Si les russophiles de plateaux les plus endiablés semblent généralement surjouer lorsqu’ils jurent leurs grands dieux que l’Occident tremble devant la quête de souveraineté africaine, il n’en demeure pas moins que l’activisme russe en Afrique inquiète certains États européens. Parmi ceux qui grincent des dents, la Grande-Bretagne.
La commission parlementaire des Affaires étrangères de la Chambre des Communes vient ainsi de divulguer les résultats d’une enquête sources ouvertes (open source), qui décrit « l’emprise de Wagner au-delà des frontières de l’Europe, en particulier sur les États africains ».

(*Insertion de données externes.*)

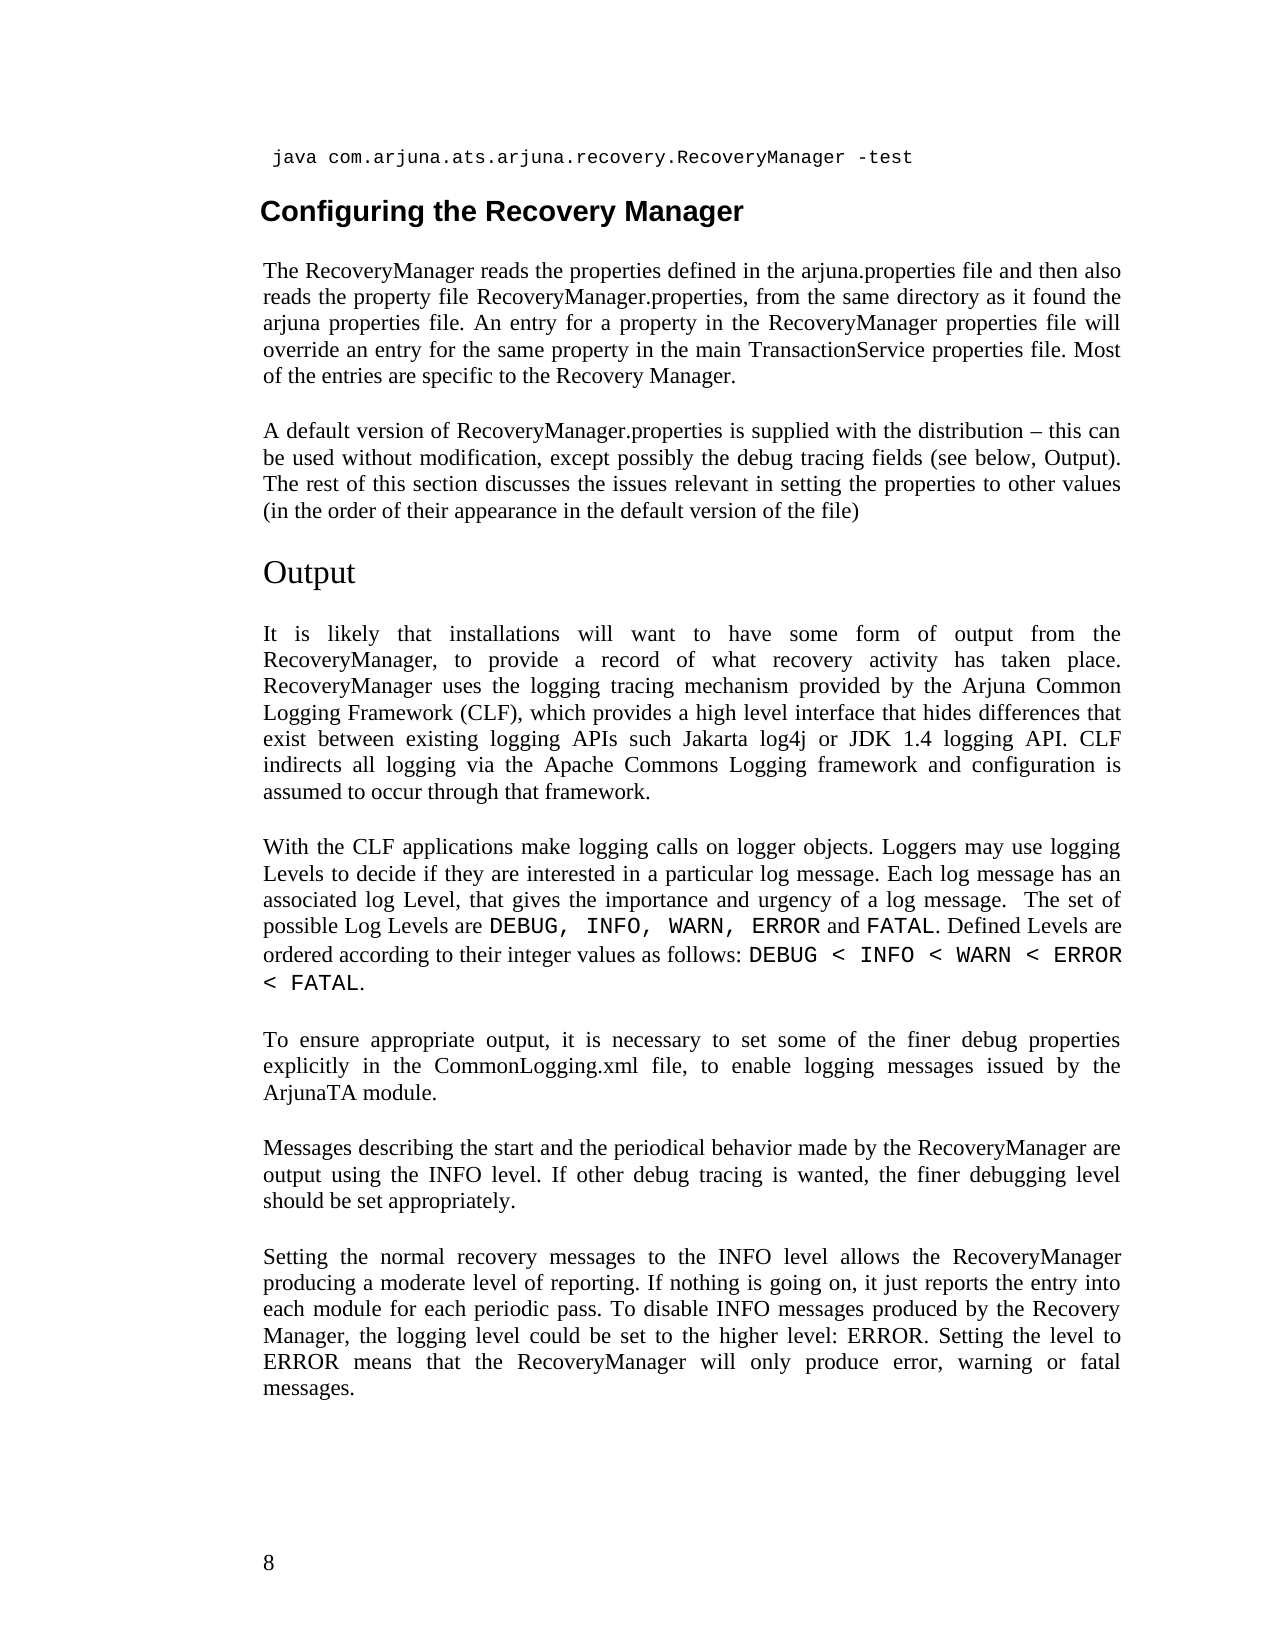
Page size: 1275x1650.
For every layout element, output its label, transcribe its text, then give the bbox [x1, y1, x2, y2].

text It is likely that installations will want to have some form of output from the RecoveryManager, to provide a record of what recovery activity has taken place. RecoveryManager uses the logging tracing mechanism provided by the Arjuna Common Logging Framework (CLF), which provides a high level interface that hides differences that exist between existing logging APIs such Jakarta log4j or JDK 1.4 logging API. CLF indirects all logging via the Apache Commons Logging framework and configuration is assumed to occur through that framework. [263, 620, 1122, 804]
text Setting the normal recovery messages to the INFO level allows the RecoveryManager producing a moderate level of reporting. If nothing is going on, it just reports the entry into each module for each periodic pass. To disable INFO messages produced by the Recovery Manager, the logging level could be set to the higher level: ERROR. Setting the level to ERROR means that the RecoveryManager will only produce error, warning or fatal messages. [263, 1243, 1122, 1401]
text A default version of RecoveryManager.properties is supplied with the distribution – this can be used without modification, except possibly the debug tracing fields (see below, Output). The rest of this section discusses the issues relevant in setting the properties to other values (in the order of their appearance in the default version of the file) [263, 418, 1122, 523]
text java com.arjuna.ats.arjuna.recovery.RecoveryManager -test [272, 148, 1122, 169]
text To ensure appropriate output, it is necessary to set some of the finer debug properties explicitly in the CommonLogging.xml file, to enable logging messages issued by the ArjunaTA module. [263, 1026, 1122, 1105]
subtitle Configuring the Recovery Manager [148, 194, 1122, 227]
text The RecoveryManager reads the properties defined in the arjuna.properties file and then also reads the property file RecoveryManager.properties, from the same directory as it found the arjuna properties file. An entry for a property in the RecoveryManager properties file will override an entry for the same property in the main TransactionService properties file. Most of the entries are specific to the Recovery Manager. [263, 257, 1122, 388]
text Messages describing the start and the periodical behavior made by the RecoveryManager are output using the INFO level. If other debug tracing is wanted, the finer debugging level should be set appropriately. [263, 1134, 1122, 1213]
text Output [263, 552, 1122, 591]
text With the CLF applications make logging calls on logger objects. Loggers may use logging Levels to decide if they are interested in a particular log message. Each log message has an associated log Level, that gives the importance and urgency of a log message. The set of possible Log Levels are DEBUG, INFO, WARN, ERROR and FATAL. Defined Levels are ordered according to their integer values as follows: DEBUG < INFO < WARN < ERROR < FATAL. [263, 833, 1122, 997]
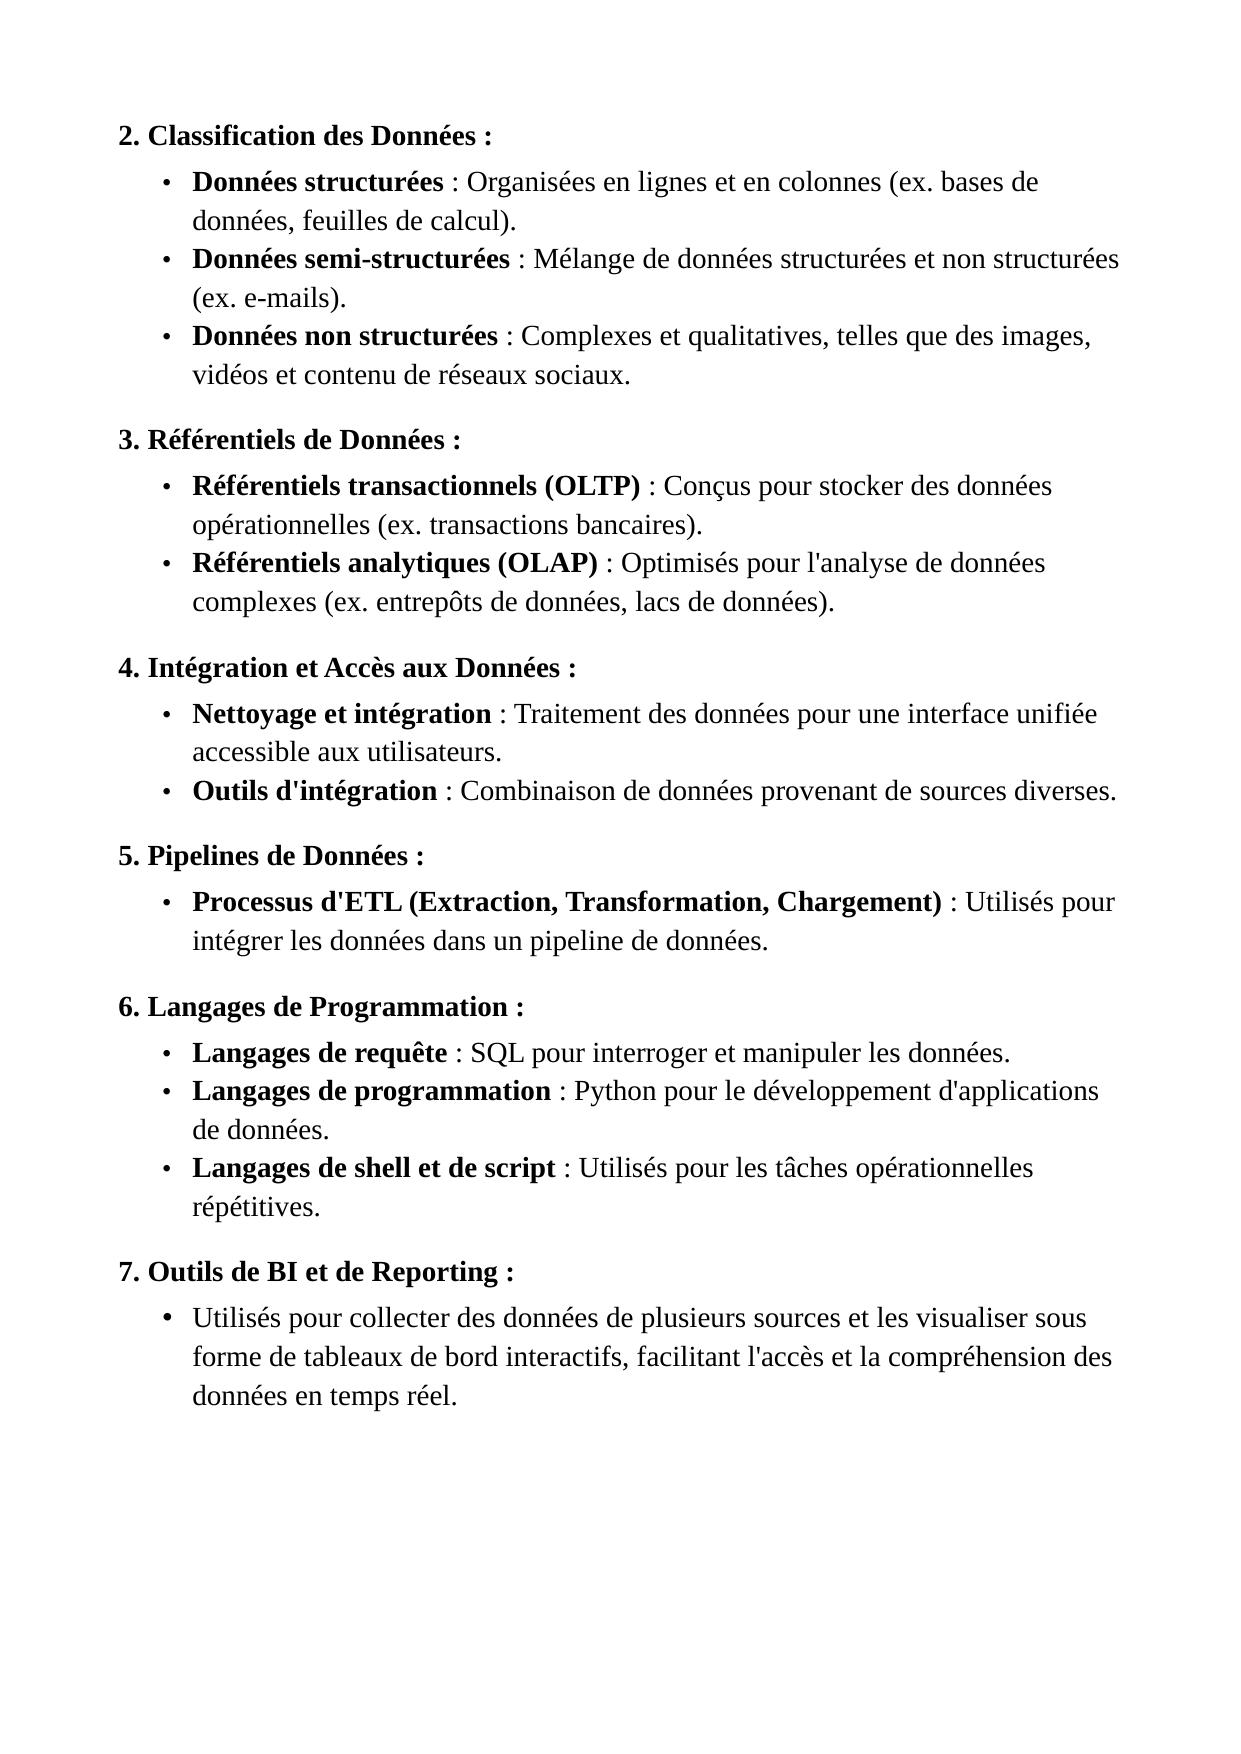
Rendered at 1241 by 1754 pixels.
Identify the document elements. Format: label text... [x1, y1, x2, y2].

list Langages de shell et de script : Utilisés pour les tâches opérationnelles répétitives. [162, 1150, 1122, 1222]
subtitle 3. Référentiels de Données : [118, 422, 1122, 456]
subtitle 7. Outils de BI et de Reporting : [118, 1254, 1122, 1288]
list Données non structurées : Complexes et qualitatives, telles que des images, vidéos et contenu de réseaux sociaux. [162, 318, 1122, 390]
subtitle 2. Classification des Données : [118, 118, 1122, 152]
list Référentiels analytiques (OLAP) : Optimisés pour l'analyse de données complexes (ex. entrepôts de données, lacs de données). [162, 546, 1122, 618]
list Données structurées : Organisées en lignes et en colonnes (ex. bases de données, feuilles de calcul). [162, 164, 1122, 236]
subtitle 6. Langages de Programmation : [118, 989, 1122, 1022]
list Langages de programmation : Python pour le développement d'applications de données. [162, 1073, 1122, 1145]
subtitle 4. Intégration et Accès aux Données : [118, 650, 1122, 683]
list Langages de requête : SQL pour interroger et manipuler les données. [162, 1035, 1122, 1068]
list Nettoyage et intégration : Traitement des données pour une interface unifiée accessible aux utilisateurs. [162, 696, 1122, 768]
list Processus d'ETL (Extraction, Transformation, Chargement) : Utilisés pour intégrer les données dans un pipeline de données. [162, 884, 1122, 957]
subtitle 5. Pipelines de Données : [118, 838, 1122, 872]
list Référentiels transactionnels (OLTP) : Conçus pour stocker des données opérationnelles (ex. transactions bancaires). [162, 468, 1122, 541]
list Utilisés pour collecter des données de plusieurs sources et les visualiser sous forme de tableaux de bord interactifs, facilitant l'accès et la compréhension des données en temps réel. [162, 1301, 1122, 1411]
list Outils d'intégration : Combinaison de données provenant de sources diverses. [162, 773, 1122, 806]
list Données semi-structurées : Mélange de données structurées et non structurées (ex. e-mails). [162, 241, 1122, 313]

Ce rapport de 82 pages évoque le cas de sept pays dans lesquels des activités du groupe paramilitaire russe ont été détectées, sinon avouées : l’Ukraine, la Syrie, la Centrafrique, le Soudan, la Libye, le Mozambique et le Mali. Les accusations sont graves : affaires rentables préférées à une coopération solidaire, enrichissement au détriment des populations locales, contribution à des occupations ou à des annexions illégales de territoires, formation de forces de l’ordre à la torture de civils, ou encore assassinats par centaines.
« Manque flagrant de compréhension »
Selon cette enquête diligentée par les élus britanniques, Wagner voit « dans la souffrance et le chaos autant d’occasions de faire du profit ». Le rapport qualifie d’ « objectif de politique étrangère du Kremlin » le fait de « forcer des États défaillants à compter sur le réseau Wagner ».

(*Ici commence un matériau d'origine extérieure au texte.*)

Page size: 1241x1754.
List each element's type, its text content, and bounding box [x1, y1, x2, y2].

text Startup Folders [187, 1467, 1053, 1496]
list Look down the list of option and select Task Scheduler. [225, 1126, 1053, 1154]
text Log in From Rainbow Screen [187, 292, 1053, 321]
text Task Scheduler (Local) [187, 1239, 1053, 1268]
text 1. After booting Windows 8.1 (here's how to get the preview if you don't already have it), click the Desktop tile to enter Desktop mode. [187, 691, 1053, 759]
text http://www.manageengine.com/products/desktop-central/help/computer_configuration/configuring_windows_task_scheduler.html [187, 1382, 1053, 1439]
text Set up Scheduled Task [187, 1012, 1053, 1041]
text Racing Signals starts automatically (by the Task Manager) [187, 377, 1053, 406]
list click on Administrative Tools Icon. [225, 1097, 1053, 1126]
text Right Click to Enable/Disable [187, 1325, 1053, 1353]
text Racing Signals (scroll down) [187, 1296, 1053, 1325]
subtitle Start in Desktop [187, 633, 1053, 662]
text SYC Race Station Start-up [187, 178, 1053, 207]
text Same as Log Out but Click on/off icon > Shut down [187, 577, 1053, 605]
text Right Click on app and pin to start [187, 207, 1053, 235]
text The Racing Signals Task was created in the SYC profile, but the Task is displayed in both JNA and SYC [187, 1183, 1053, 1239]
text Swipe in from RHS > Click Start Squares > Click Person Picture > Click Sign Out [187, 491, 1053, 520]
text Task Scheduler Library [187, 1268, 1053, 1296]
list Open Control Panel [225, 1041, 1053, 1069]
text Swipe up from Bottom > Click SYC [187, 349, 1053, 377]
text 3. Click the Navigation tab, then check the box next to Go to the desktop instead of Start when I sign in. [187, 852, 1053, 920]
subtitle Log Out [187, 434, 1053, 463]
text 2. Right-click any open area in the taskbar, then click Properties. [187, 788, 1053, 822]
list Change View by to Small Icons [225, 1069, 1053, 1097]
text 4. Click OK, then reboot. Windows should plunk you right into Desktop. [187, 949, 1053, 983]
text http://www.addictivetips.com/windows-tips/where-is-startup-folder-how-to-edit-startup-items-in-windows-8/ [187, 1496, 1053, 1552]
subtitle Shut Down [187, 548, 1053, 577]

L’affaire prend un tour britannico-britannique, car Alicia Kearns, la présidente de la Commission des Affaires étrangères, accuse le gouvernement de son pays de « complaisance » à l’égard du groupe russe, de « sous-estimer sa croissance dangereuse » depuis une décennie et de « ne pas prendre suffisamment la mesure, et de manière flagrante », de la nocivité de ses activités au-delà des frontières de l’Europe, en particulier en Afrique.
Plus floue est la solution proposée par la Commission : « Le Royaume-Uni doit offrir une alternative aux pays en difficulté », au-delà des sanctions, est-il écrit. L’élargissement du propos à d’autres sociétés militaires privées est, en revanche, tout à fait pertinent. Les députés britanniques affirment ne pas ignorer le soutien que l’Occident a apporté ou apporte encore à certains groupes de mercenaires. Ils évoquent à la fois l’histoire postcoloniale, sanglante en Afrique, notamment au Congo, et les activités de la société de sécurité américaine Blackwater, accusée d’avoir tué des civils en Irak.

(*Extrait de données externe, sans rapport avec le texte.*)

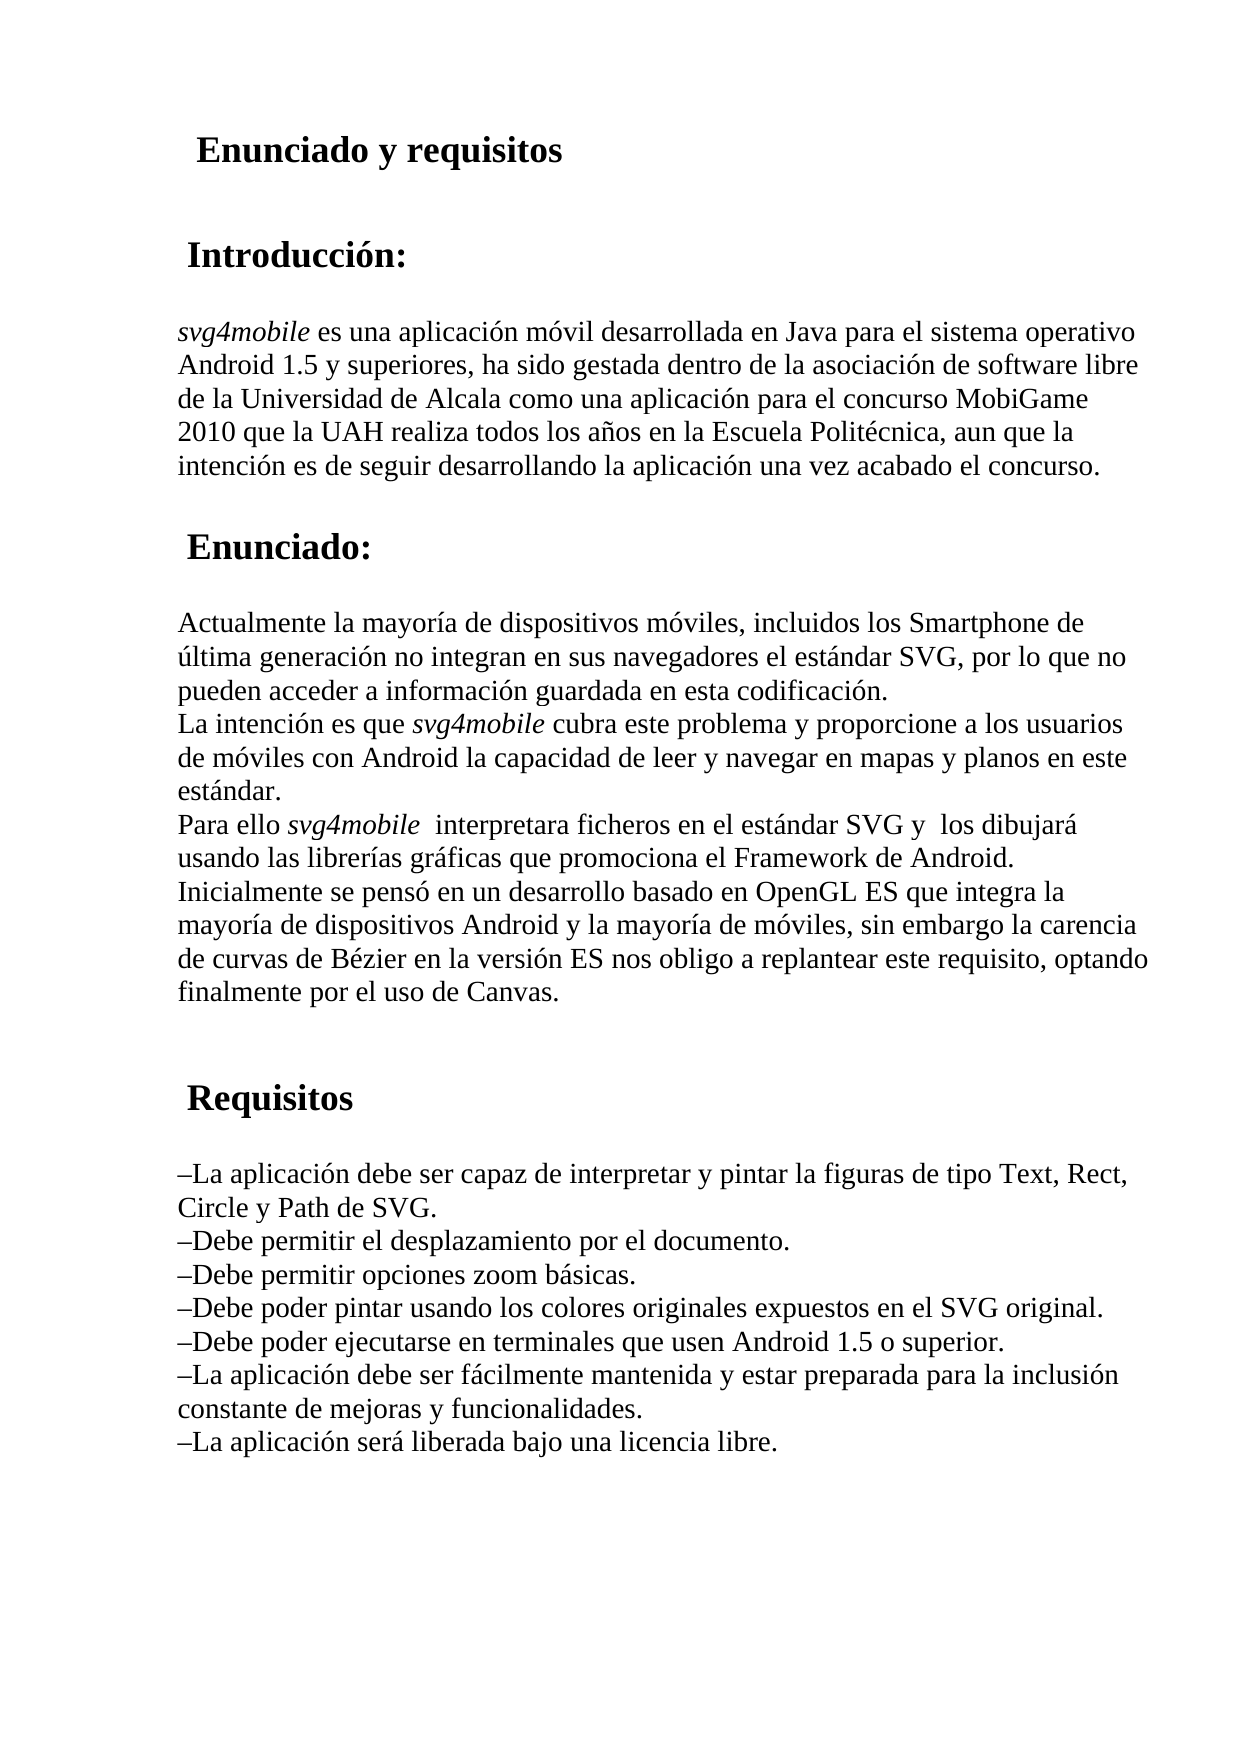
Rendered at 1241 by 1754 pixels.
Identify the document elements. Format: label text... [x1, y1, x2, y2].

list La aplicación será liberada bajo una licencia libre. [177, 1424, 1152, 1458]
subtitle Enunciado y requisitos [187, 127, 1142, 171]
text Actualmente la mayoría de dispositivos móviles, incluidos los Smartphone de última generación no integran en sus navegadores el estándar SVG, por lo que no pueden acceder a información guardada en esta codificación. [888, 606, 1152, 706]
text Inicialmente se pensó en un desarrollo basado en OpenGL ES que integra la mayoría de dispositivos Android y la mayoría de móviles, sin embargo la carencia de curvas de Bézier en la versión ES nos obligo a replantear este requisito, optando finalmente por el uso de Canvas. [177, 874, 1152, 1008]
subtitle Requisitos [353, 1075, 1142, 1118]
subtitle Enunciado: [372, 524, 1142, 567]
list Debe poder ejecutarse en terminales que usen Android 1.5 o superior. [1005, 1324, 1152, 1357]
subtitle Introducción: [187, 232, 1142, 276]
text La intención es que svg4mobile cubra este problema y proporcione a los usuarios de móviles con Android la capacidad de leer y navegar en mapas y planos en este estándar. [282, 706, 1152, 807]
list Debe poder pintar usando los colores originales expuestos en el SVG original. [1104, 1290, 1152, 1324]
text Para ello svg4mobile interpretara ficheros en el estándar SVG y los dibujará usando las librerías gráficas que promociona el Framework de Android. [1015, 807, 1152, 874]
list Debe permitir opciones zoom básicas. [636, 1257, 1152, 1290]
list Debe permitir el desplazamiento por el documento. [790, 1223, 1152, 1257]
text svg4mobile es una aplicación móvil desarrollada en Java para el sistema operativo Android 1.5 y superiores, ha sido gestada dentro de la asociación de software libre de la Universidad de Alcala como una aplicación para el concurso MobiGame 2010 que la UAH realiza todos los años en la Escuela Politécnica, aun que la intención es de seguir desarrollando la aplicación una vez acabado el concurso. [1081, 314, 1152, 481]
list La aplicación debe ser capaz de interpretar y pintar la figuras de tipo Text, Rect, Circle y Path de SVG. [437, 1156, 1152, 1223]
list La aplicación debe ser fácilmente mantenida y estar preparada para la inclusión constante de mejoras y funcionalidades. [177, 1357, 1152, 1424]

Compatible, sur ce plan, avec les discours néo-panafricanistes, cette analyse évite tout de même, à la différence de certains arguments souverainistes actuels, de dédouaner Wagner de ses actes en les présentant comme la réponse du berger russe à la bergère occidentale. Les députés britanniques préconisent en effet une réglementation de toutes les sociétés militaires privées.